Now we are good to go with provisioning AWS resources. Crossplane supports a lot of AWS resources and its community is growing immensely.

IAM

Let's take a few use cases here where we’d be creating a whole IAM package in which IAM role, IAM policy, and IAM policy attachment would be created giving restricted access to route53 service.

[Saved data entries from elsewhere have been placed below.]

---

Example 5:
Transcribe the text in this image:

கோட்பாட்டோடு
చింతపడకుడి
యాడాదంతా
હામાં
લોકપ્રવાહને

kubectl apply -f iam-route53.yaml
iamrole.identity.aws.crossplane.io/crossplane-read-route53 created
iampolicy.identity.aws.crossplane.io/crossplane-read-route53 created
iamrolepolicyattachment.identity.aws.crossplane.io/crossplane-read-route53 created

Confirm the created resources

kubectl get iampolicy; kubectl get iamrole; kubectl get iamrolepolicyattachment
NAME ARN READY SYNCED AGE
crossplane-read-route53 arn:aws:iam::xxxxxxxxxxx:policy/crossplane-read-route53 True True 30m

NAME READY SYNCED AGE
crossplane-read-route53 True True 22m

NAME READY SYNCED ROLENAME POLICYARN AGE
crossplane-read-route53 True True crossplane-read-route53 arn:aws:iam::xxxxxxxxxx:policy/crossplane-read-route53 9m35s

S3

kubectl apply -f s3.yaml

Conclusion

So as proven Crossplane directly integrates very well with Kubernetes. The future of Crossplane is very ambitious as it keeps its infrastructure only in Kubernetes scope, exploits the Kubernetes control plane, and is cloud-agnostic.